[Opening Information supplied section]
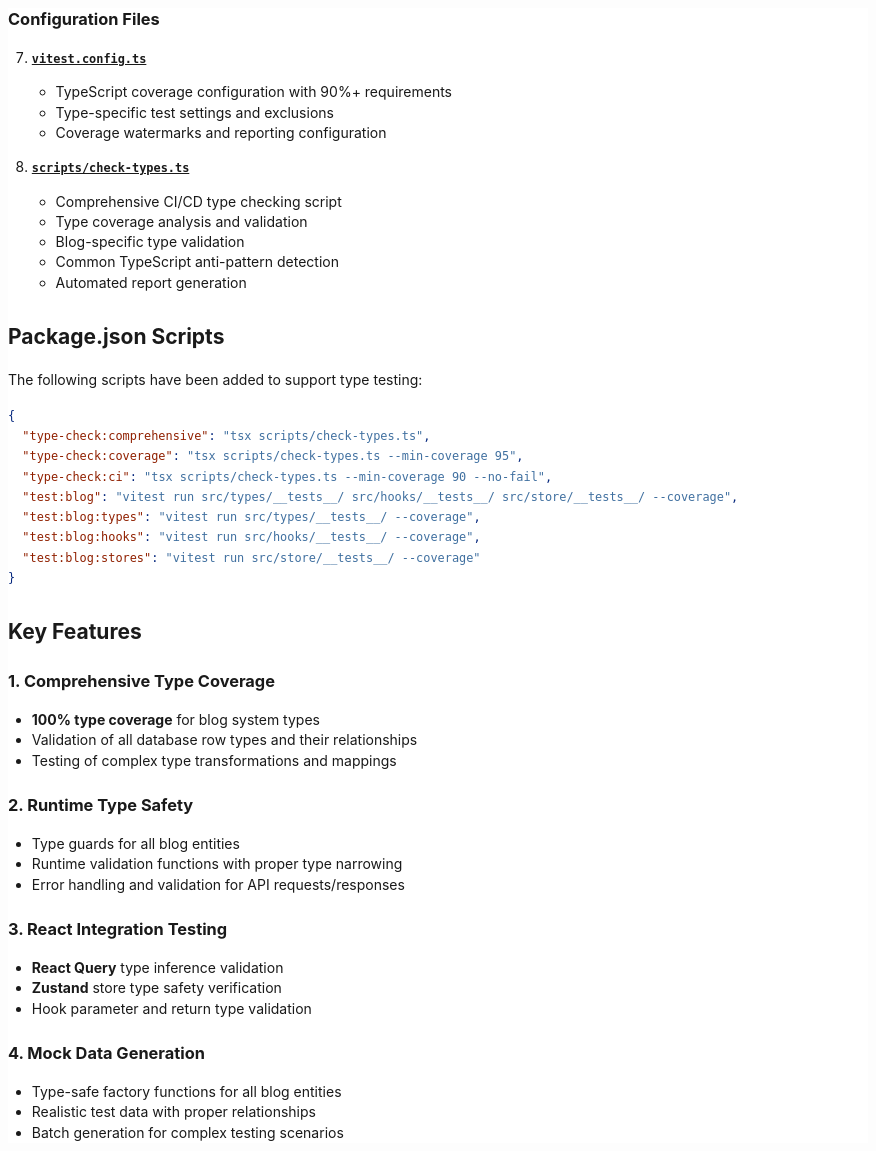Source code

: ### Configuration Files

7. **[`vitest.config.ts`](vitest.config.ts)**
   - TypeScript coverage configuration with 90%+ requirements
   - Type-specific test settings and exclusions
   - Coverage watermarks and reporting configuration

8. **[`scripts/check-types.ts`](scripts/check-types.ts)**
   - Comprehensive CI/CD type checking script
   - Type coverage analysis and validation
   - Blog-specific type validation
   - Common TypeScript anti-pattern detection
   - Automated report generation

## Package.json Scripts

The following scripts have been added to support type testing:

```json
{
  "type-check:comprehensive": "tsx scripts/check-types.ts",
  "type-check:coverage": "tsx scripts/check-types.ts --min-coverage 95",
  "type-check:ci": "tsx scripts/check-types.ts --min-coverage 90 --no-fail",
  "test:blog": "vitest run src/types/__tests__/ src/hooks/__tests__/ src/store/__tests__/ --coverage",
  "test:blog:types": "vitest run src/types/__tests__/ --coverage",
  "test:blog:hooks": "vitest run src/hooks/__tests__/ --coverage",
  "test:blog:stores": "vitest run src/store/__tests__/ --coverage"
}
```

## Key Features

### 1. Comprehensive Type Coverage
- **100% type coverage** for blog system types
- Validation of all database row types and their relationships
- Testing of complex type transformations and mappings

### 2. Runtime Type Safety
- Type guards for all blog entities
- Runtime validation functions with proper type narrowing
- Error handling and validation for API requests/responses

### 3. React Integration Testing
- **React Query** type inference validation
- **Zustand** store type safety verification
- Hook parameter and return type validation

### 4. Mock Data Generation
- Type-safe factory functions for all blog entities
- Realistic test data with proper relationships
- Batch generation for complex testing scenarios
[Closing Information supplied section]
[Task to carry out]
Your copy should hold every record word for word and none of the pictures.

[Result]
Source code

: ### Configuration Files

7. **[`vitest.config.ts`](vitest.config.ts)**
   - TypeScript coverage configuration with 90%+ requirements
   - Type-specific test settings and exclusions
   - Coverage watermarks and reporting configuration

8. **[`scripts/check-types.ts`](scripts/check-types.ts)**
   - Comprehensive CI/CD type checking script
   - Type coverage analysis and validation
   - Blog-specific type validation
   - Common TypeScript anti-pattern detection
   - Automated report generation

## Package.json Scripts

The following scripts have been added to support type testing:

```json
{
  "type-check:comprehensive": "tsx scripts/check-types.ts",
  "type-check:coverage": "tsx scripts/check-types.ts --min-coverage 95",
  "type-check:ci": "tsx scripts/check-types.ts --min-coverage 90 --no-fail",
  "test:blog": "vitest run src/types/__tests__/ src/hooks/__tests__/ src/store/__tests__/ --coverage",
  "test:blog:types": "vitest run src/types/__tests__/ --coverage",
  "test:blog:hooks": "vitest run src/hooks/__tests__/ --coverage",
  "test:blog:stores": "vitest run src/store/__tests__/ --coverage"
}
```

## Key Features

### 1. Comprehensive Type Coverage
- **100% type coverage** for blog system types
- Validation of all database row types and their relationships
- Testing of complex type transformations and mappings

### 2. Runtime Type Safety
- Type guards for all blog entities
- Runtime validation functions with proper type narrowing
- Error handling and validation for API requests/responses

### 3. React Integration Testing
- **React Query** type inference validation
- **Zustand** store type safety verification
- Hook parameter and return type validation

### 4. Mock Data Generation
- Type-safe factory functions for all blog entities
- Realistic test data with proper relationships
- Batch generation for complex testing scenarios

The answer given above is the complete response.